BAMAKO (Reuters) - A new alliance of Islamist militant groups linked to al Qaeda on Monday claimed responsibility for an attack that killed at least five people at a Mali luxury resort popular with Western expatriates just outside the capital Bamako.
The assailants stormed the hotel on Sunday afternoon, opening fire on guests and battling with French and Malian special forces deployed to try to free those trapped inside.
Mali's Security Ministry said in a statement late on Monday that four of the dead were guests and one was a local soldier who died in the firefight.
The nationalities of the dead were a French-Malian, a French-Gabonese, a Chinese, a Portuguese and a Malian soldier, the ministry said. The European Union's foreign policy chief, Federica Mogherini, confirmed that two of the dead were working for its mission there.
Although the attackers succeeded in mounting a lethal assault, security forces backed by French and United Nations troops managed to rescue around 60 residents in two batches on Sunday night, including 13 French citizens and several children.
Some survived thanks to a hotel cashier who led them to a cave embedded in the red-earth hillside near the hotel, according to an interview he gave to Radio France International (RFI).
"This was without doubt a terrorist attack," Security Minister Salif Traore told RFI on Monday.
His ministry's statement added that authorities had killed four attackers and arrested five others.
Earlier in the day, Traore said some of the militants' accomplices were still at large. Several security forces were still being treated for serious injuries.
DESERT NORTH
French troops and a 10,000-strong U.N. peacekeeping force have been battling to stabilize Mali, a former French colony, ever since France intervened in 2013 to push back jihadists and allied Tuareg rebels who had taken over the country's desert north a year earlier.
The alliance that claimed the attack, Nusrat al-Islam wal Muslimeen, was created earlier this year from a merger of local groups and is led by a notorious Tuareg commander.
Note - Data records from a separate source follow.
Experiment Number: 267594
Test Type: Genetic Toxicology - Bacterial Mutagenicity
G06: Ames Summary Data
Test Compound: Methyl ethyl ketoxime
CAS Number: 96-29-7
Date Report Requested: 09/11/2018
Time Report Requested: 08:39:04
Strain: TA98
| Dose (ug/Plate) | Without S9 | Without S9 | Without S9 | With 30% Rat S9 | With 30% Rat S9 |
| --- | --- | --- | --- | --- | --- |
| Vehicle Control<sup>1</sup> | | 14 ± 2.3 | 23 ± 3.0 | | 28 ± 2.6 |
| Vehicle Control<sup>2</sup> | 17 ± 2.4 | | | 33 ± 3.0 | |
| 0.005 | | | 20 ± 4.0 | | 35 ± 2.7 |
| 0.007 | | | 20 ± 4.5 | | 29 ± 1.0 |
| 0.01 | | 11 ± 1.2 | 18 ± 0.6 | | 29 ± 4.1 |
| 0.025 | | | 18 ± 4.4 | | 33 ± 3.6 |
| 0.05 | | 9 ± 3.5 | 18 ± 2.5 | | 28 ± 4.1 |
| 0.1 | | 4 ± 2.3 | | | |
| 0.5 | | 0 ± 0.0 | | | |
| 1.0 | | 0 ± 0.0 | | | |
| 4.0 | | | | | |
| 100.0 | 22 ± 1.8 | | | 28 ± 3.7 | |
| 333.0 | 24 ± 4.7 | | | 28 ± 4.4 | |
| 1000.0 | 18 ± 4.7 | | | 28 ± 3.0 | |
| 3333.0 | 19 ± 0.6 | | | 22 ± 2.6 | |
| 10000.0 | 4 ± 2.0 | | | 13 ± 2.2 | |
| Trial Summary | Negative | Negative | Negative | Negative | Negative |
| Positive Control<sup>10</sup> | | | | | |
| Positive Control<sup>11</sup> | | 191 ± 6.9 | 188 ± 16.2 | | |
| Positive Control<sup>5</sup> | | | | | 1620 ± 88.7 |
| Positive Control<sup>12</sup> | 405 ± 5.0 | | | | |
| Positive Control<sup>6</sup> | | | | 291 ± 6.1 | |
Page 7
It was later endorsed by Al Qaeda in the Islamic Maghreb.
Islamist groups have claimed increasingly frequent attacks on Western targets in Mali and the wider West Africa region, including a raid on a Bamako hotel in late 2015 which killed 20 people.
But analysts said security forces appeared to have responded more quickly this time than in previous such attacks.
"One thing is sure: They are becoming more responsive," said Adam Thiam, a Malian analyst and expert on the conflict. He said this was partly because an elite counterterrorism unit was now properly up and running.
"They're specialized in this kind of operation," he said.
French President Emmanuel Macron spoke to the leader of Mali after the attack and pledged his country's full support for the country, Macron's office said on Monday.
"France condemns with utmost firmness this murderous attack," the Foreign Ministry said in a statement.
The African Union condemned the attack and reiterated its commitment to support Mali in combating terrorism.
Earlier this month, the United States warned its citizens about a possible increased threat of attacks against places popular with Westerners.
"I am tired, shocked. I have no other words to say," the resort owner Manou Morgane, a French national, told Reuters TV overnight. "All I want to do is to see the list of my clients. I want to find them (anyone missing)."